My first reaction is to quote this to the attorney and tell him he can go f$&@%ing pound sand. Especially reading his attitude between the lines in his communication with our hero in this tale, the humble surveyor.

My second reaction is to look up "possession" and "occupation" in Blacks and see that there is a lot there, from the general to the nuanced.

My third reaction is that, whilst many attorneys are asswads with no personality or tact; they generally are more likely to be so when they feel they have cause. Something about the way the situation was depicted or noted on the survey made his spider senses start tingling. Or he's just an asswad, that option's very much still in play at this point.

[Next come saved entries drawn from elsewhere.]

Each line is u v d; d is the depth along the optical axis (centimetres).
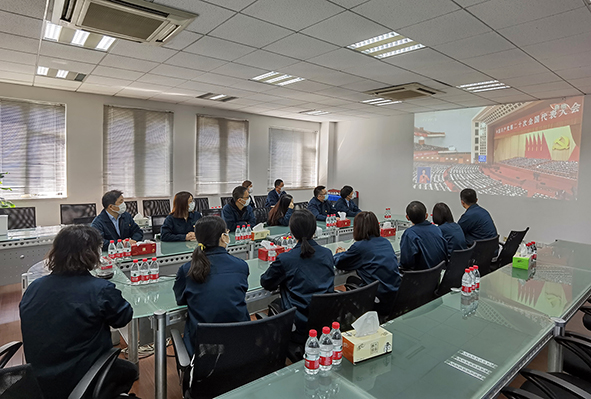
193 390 145
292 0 239
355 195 856
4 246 366
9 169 525
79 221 438
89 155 590
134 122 631
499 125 618
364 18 265
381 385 117
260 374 152
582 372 174
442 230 326
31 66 413
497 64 373
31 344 138
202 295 168
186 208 357
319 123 916
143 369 249
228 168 757
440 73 413
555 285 225
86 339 144
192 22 277
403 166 772
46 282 145
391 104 630
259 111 745
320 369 123
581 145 533
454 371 126
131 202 586
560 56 342
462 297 200
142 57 373
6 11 262
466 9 247
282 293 210
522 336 154
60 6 247
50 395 136
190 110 693
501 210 620
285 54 355
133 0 239
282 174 855
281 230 424
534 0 230
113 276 233
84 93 577
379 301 244
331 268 211
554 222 564
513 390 125
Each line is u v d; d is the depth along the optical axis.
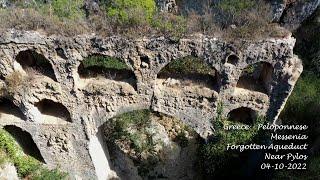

My fourth reaction is to call our co-professional over at the firm of Asswad and Tactless and make my case. I'm showing the fence regardless, it's a substantial improvement on the property. Period. As to the use of the area as storage of personal property rather than fixtures; given the fact that I have reason to believe that this use is permissive and may not fall under a strict interpretation of possession or occupation as used in real property law, I'm open to working with Mr. Asswad, Esq. to come up with language to use on the survey that I can live with and that he doesn't feel might impinge on any of his client's rights down the road.

If that doesn't work, I submit the survey and invoice as is and make sure they know I have no qualms about placing a lien on the property if I don't get paid. And I make sure that as I'm hanging up the phone, our attorney friend hears me call him asswad under my breath.